Dalam filsafat Kristen, misalnya Agustinus lebih Platonian sedangkan Aquinas
lebih Aristotelian. Di era modern kaum rasionalis lebih condong ke pemikir Platonian
ketimbang Aristotelian. Sementara mereka yang bukan kelompok idealis tetapi empiris
lebih berkiblat pada pemikiran Aristoteles. Di Jerman, kebanyakan para pemikirnya
mengikuti mazhab Platonian karena menggandrungi tradisi filsafat Plato yang
cenderung idealis, reflektif dan spekulatif. Hegel, Karl Marx, dan pemikir mazhab
Frankfurt hanyalah beberapa kelompok yang terkena virus pemikiran Plato tersebut.

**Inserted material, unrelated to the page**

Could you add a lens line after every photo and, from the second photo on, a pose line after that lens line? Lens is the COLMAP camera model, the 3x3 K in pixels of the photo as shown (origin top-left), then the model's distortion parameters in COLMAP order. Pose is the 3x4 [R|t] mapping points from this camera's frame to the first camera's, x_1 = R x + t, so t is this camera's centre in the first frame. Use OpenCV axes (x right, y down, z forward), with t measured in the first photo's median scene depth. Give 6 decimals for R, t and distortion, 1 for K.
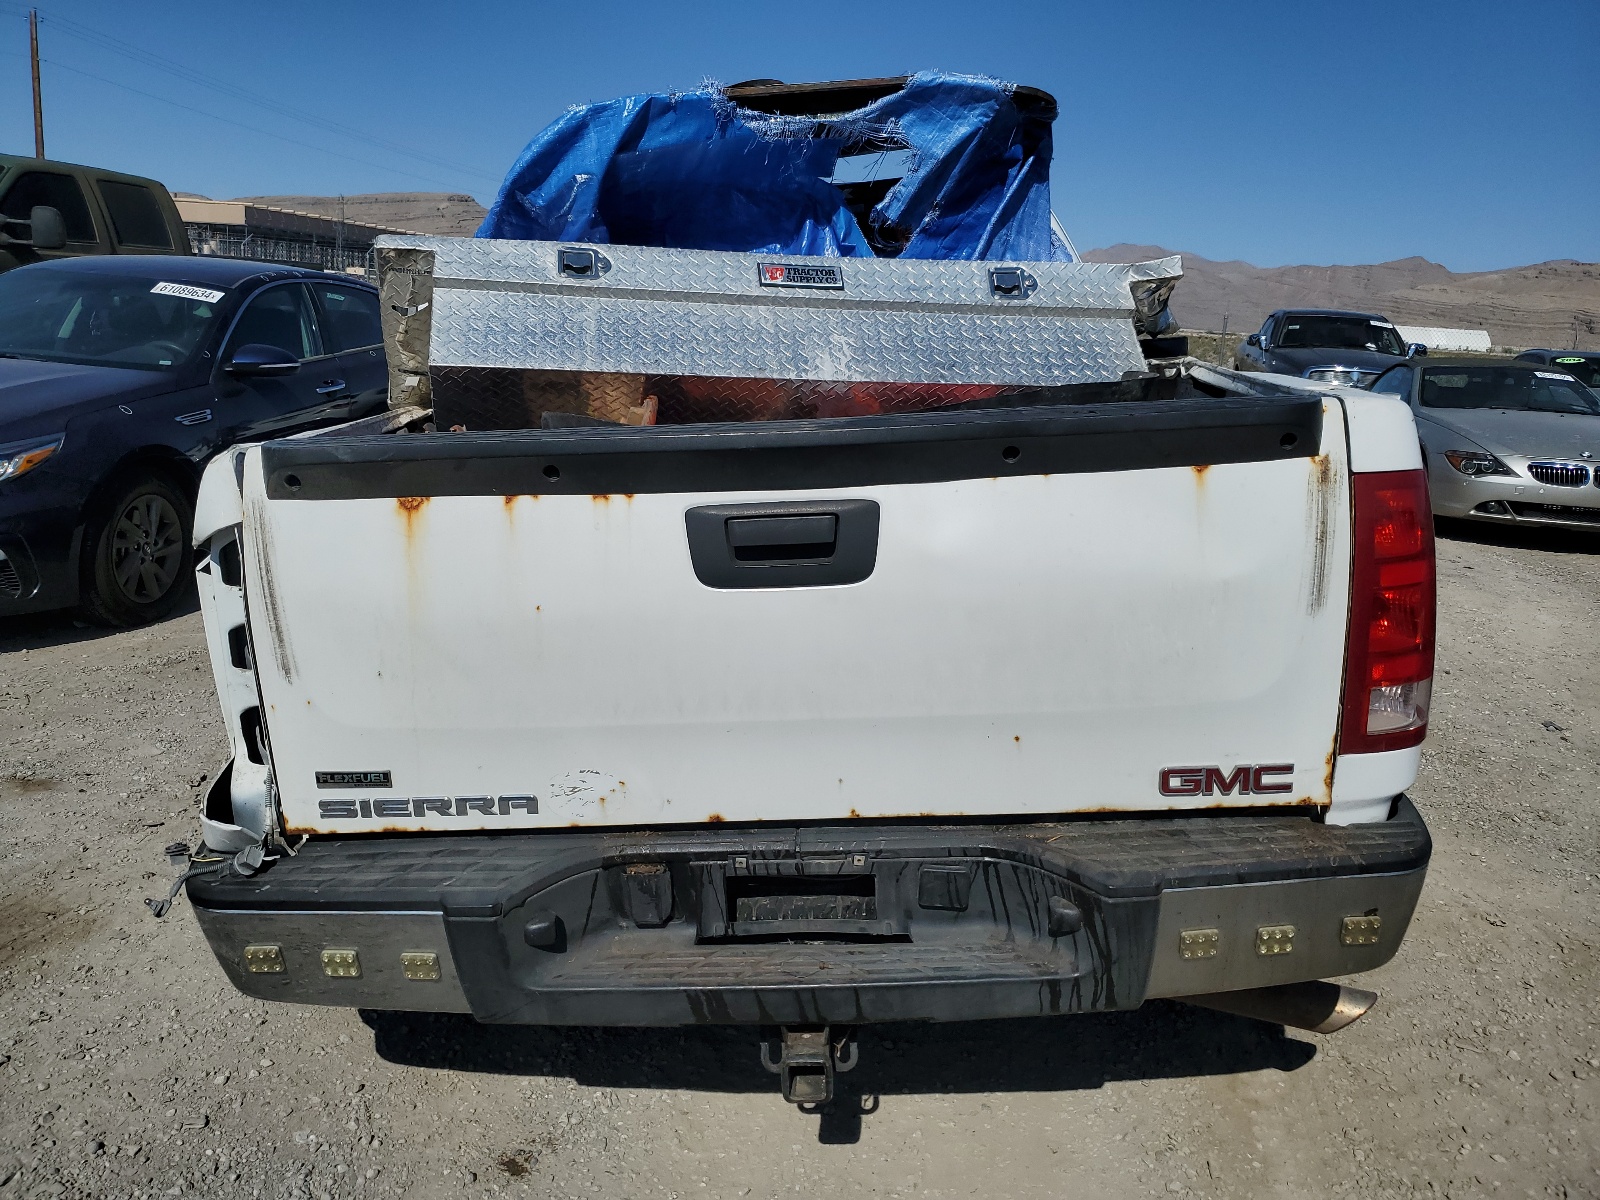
lens RADIAL K [[1212.1, 0, 800.4], [0, 1212.1, 600.7], [0, 0, 1]] dist [0.014826, 0.000262]
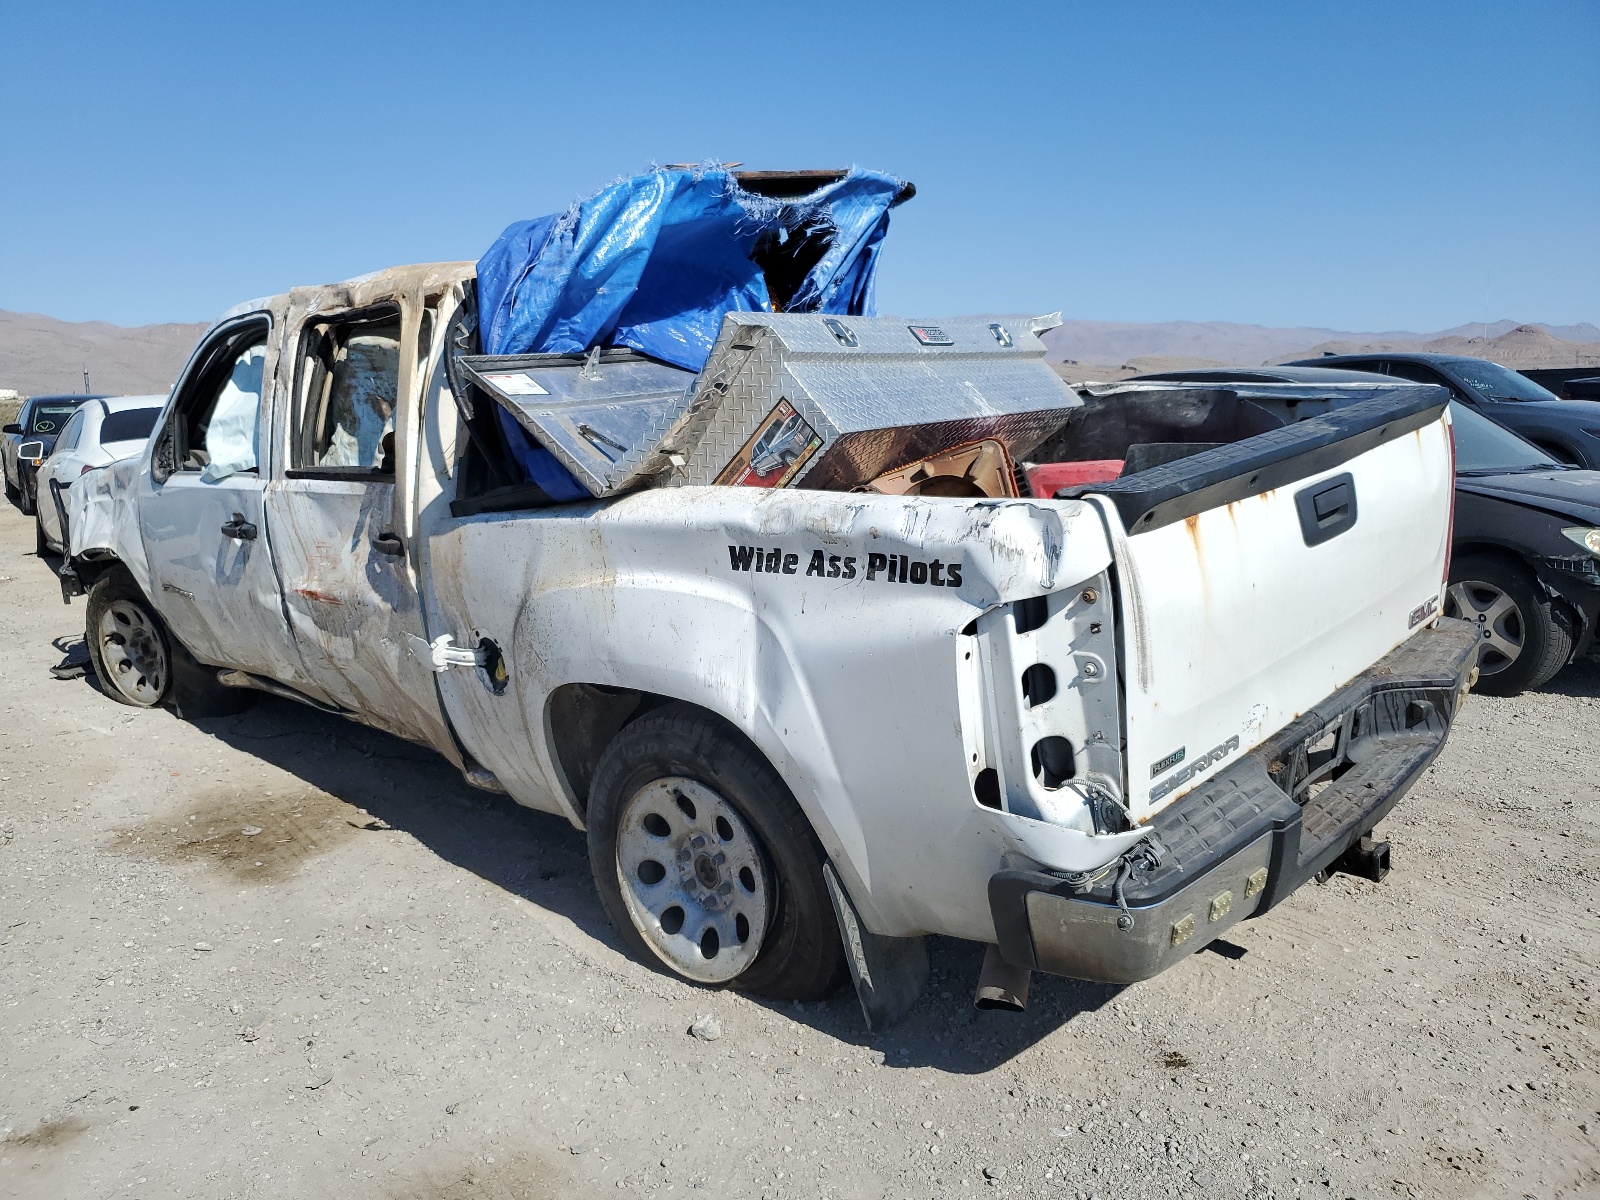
lens RADIAL K [[1212.1, 0, 799.9], [0, 1212.1, 601.1], [0, 0, 1]] dist [0.014826, 0.000262]
pose [[0.683441, -0.193202, 0.703975, -0.977744], [0.223387, 0.973432, 0.050282, -0.100401], [-0.694987, 0.122894, 0.708442, 0.270743]]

Belakangan, kedua pemikir hebat yang memengaruhi dunia ini juga menginspirasi
Raphael, seniman era pencerahan, untik melukis keduanya. Plato ia lukiskan sebagai
manusia yang menunjukan ke atas penanda pikirannya ke arah langit tinggi. Sementara
Aristoteles dilukiskan sebagai orang yang mendorong tangannya kea rah bumi adak
menunduk. Itu menunjukan bahwa Aristoteles lebih membumi, duniawi dan tidak ingi
melakukan pelarian dengan spekulasi.
Kendati Plato dan Aristoteles disimbolkan sebagai sosok yang saling
berseberangan bagai bumi dan langit, kedua pemikir besar tersebut tidak pernah saling
bermusuhan dan dikenal tetap sebagai filsuf besar yang saling melengkapi satu sama
lain. Perbedaan pendapat hanya terjadi pada level pemikiran, sementara sebagi murid
Aristoteles tetap memegang hormat kepada sang guru, Plato.